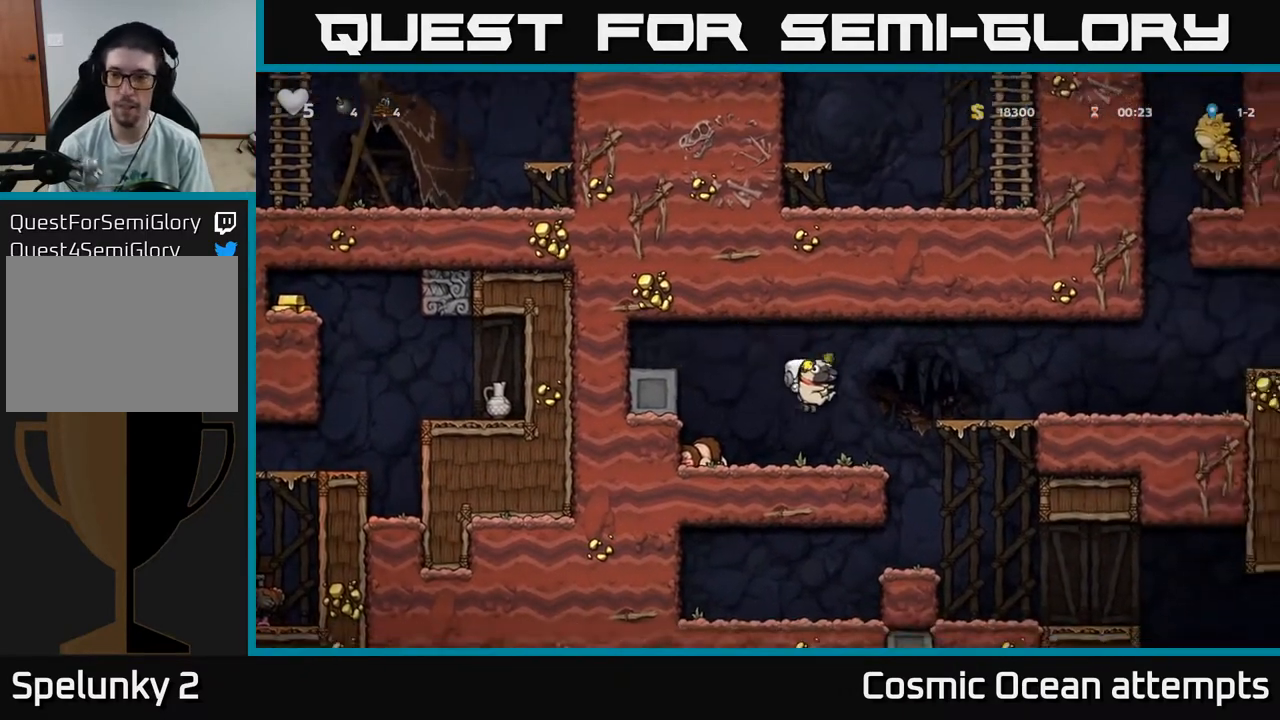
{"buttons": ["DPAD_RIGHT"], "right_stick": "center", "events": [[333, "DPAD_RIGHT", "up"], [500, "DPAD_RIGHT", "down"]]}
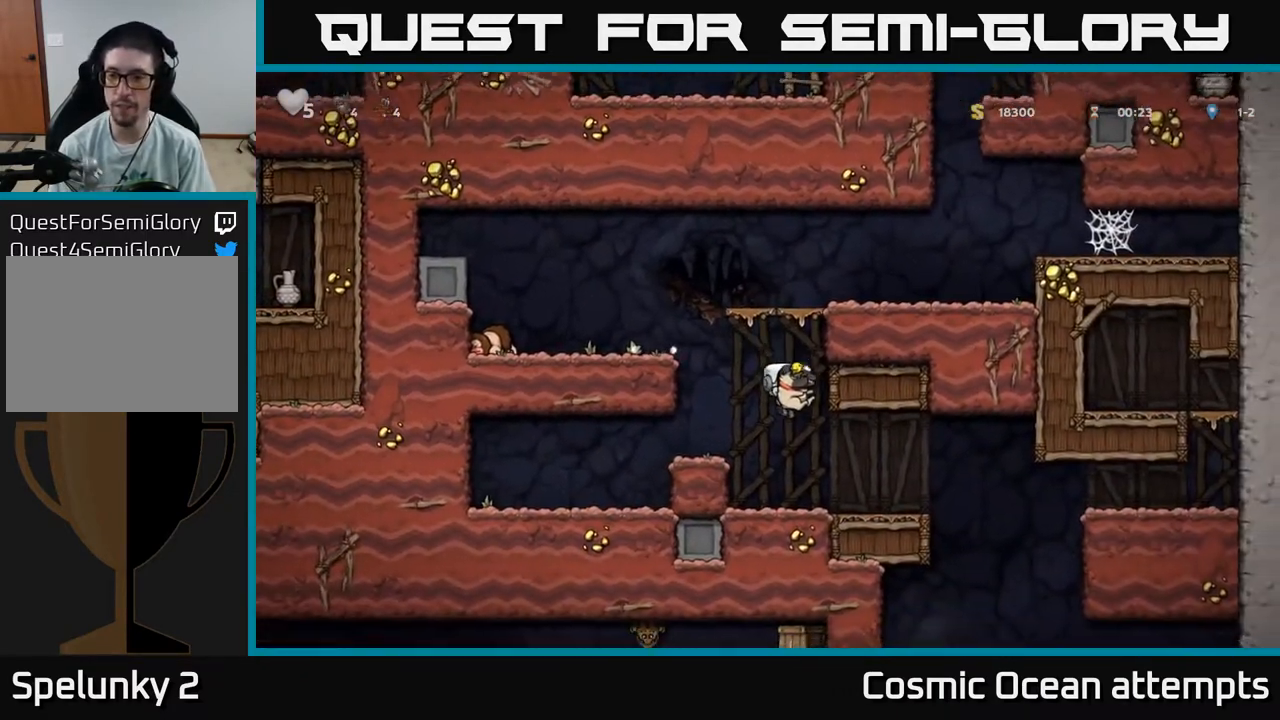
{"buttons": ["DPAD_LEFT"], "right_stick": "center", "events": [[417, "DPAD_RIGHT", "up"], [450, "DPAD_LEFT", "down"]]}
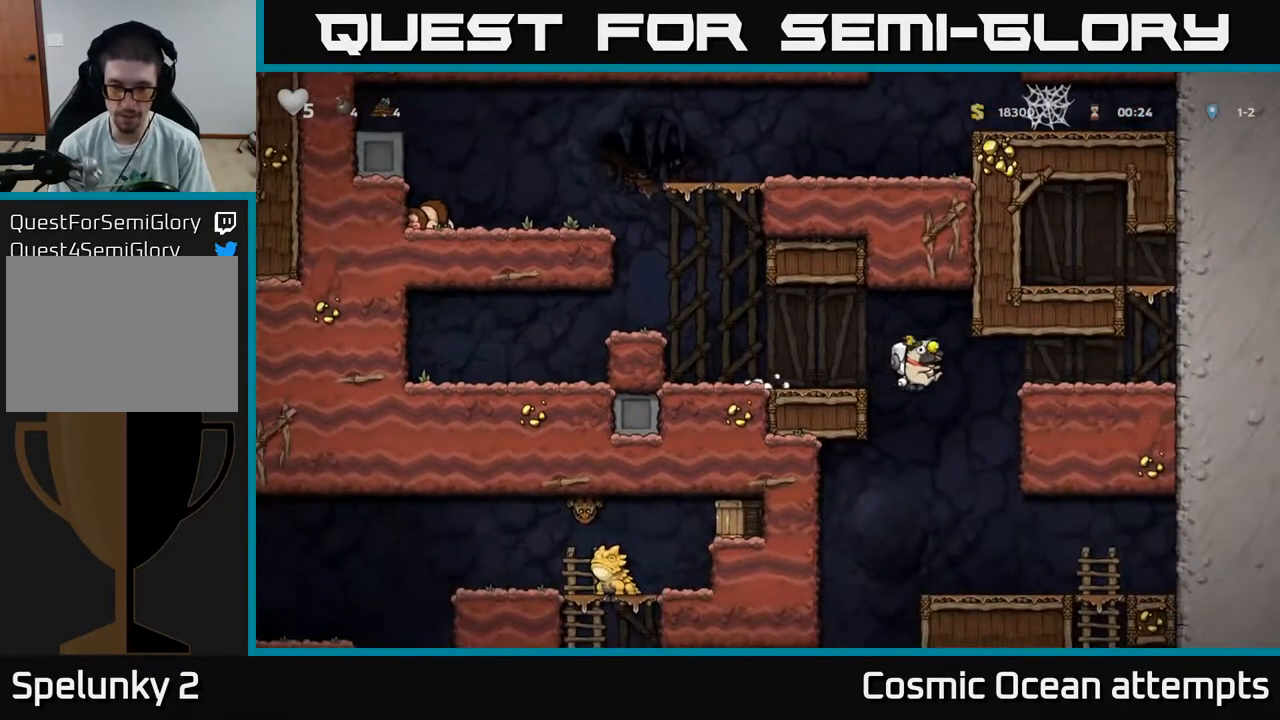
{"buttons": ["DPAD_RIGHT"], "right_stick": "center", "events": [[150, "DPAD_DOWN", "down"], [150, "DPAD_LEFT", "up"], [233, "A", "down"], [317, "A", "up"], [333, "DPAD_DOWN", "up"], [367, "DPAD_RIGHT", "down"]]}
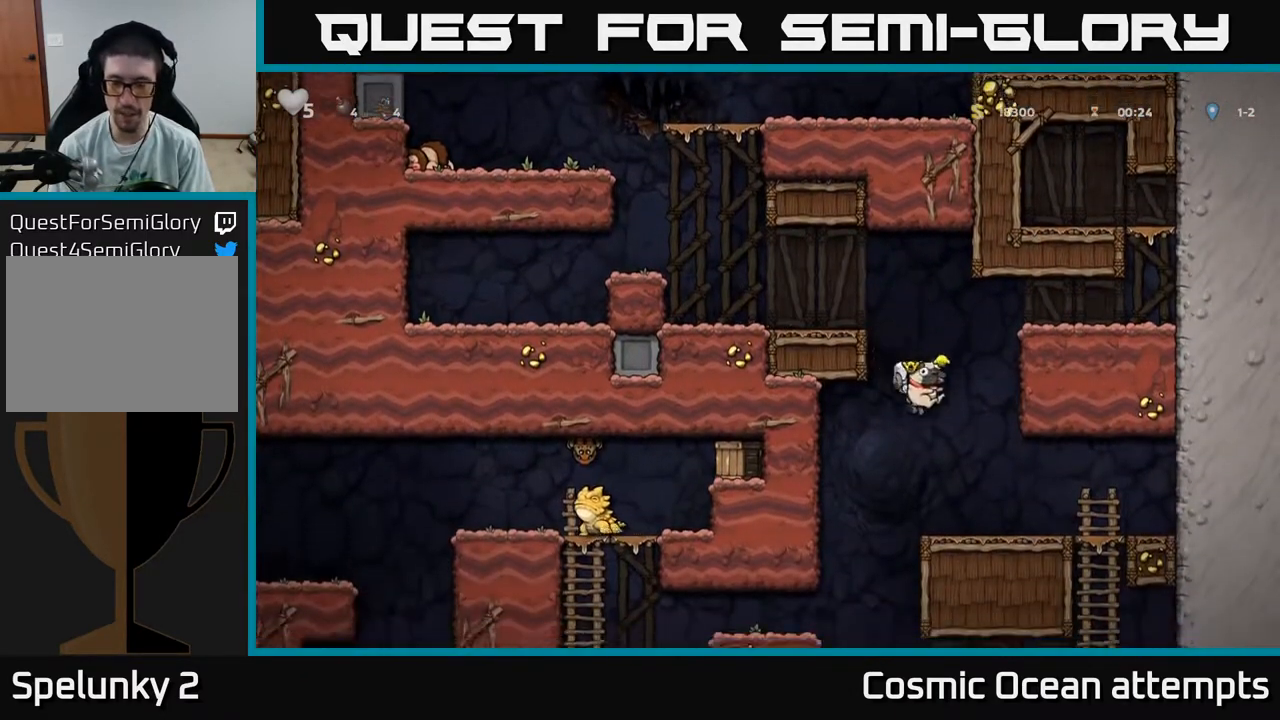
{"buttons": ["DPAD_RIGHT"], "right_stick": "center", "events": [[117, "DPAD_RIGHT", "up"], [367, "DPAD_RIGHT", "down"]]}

++++++++++++++++++++

Copy the data verbatim, skipping any image it holds.

{"buttons": ["DPAD_RIGHT"], "right_stick": "center", "events": [[333, "DPAD_RIGHT", "up"], [500, "DPAD_RIGHT", "down"]]}
{"buttons": ["DPAD_LEFT"], "right_stick": "center", "events": [[417, "DPAD_RIGHT", "up"], [450, "DPAD_LEFT", "down"]]}
{"buttons": ["DPAD_RIGHT"], "right_stick": "center", "events": [[150, "DPAD_DOWN", "down"], [150, "DPAD_LEFT", "up"], [233, "A", "down"], [317, "A", "up"], [333, "DPAD_DOWN", "up"], [367, "DPAD_RIGHT", "down"]]}
{"buttons": ["DPAD_RIGHT"], "right_stick": "center", "events": [[117, "DPAD_RIGHT", "up"], [367, "DPAD_RIGHT", "down"]]}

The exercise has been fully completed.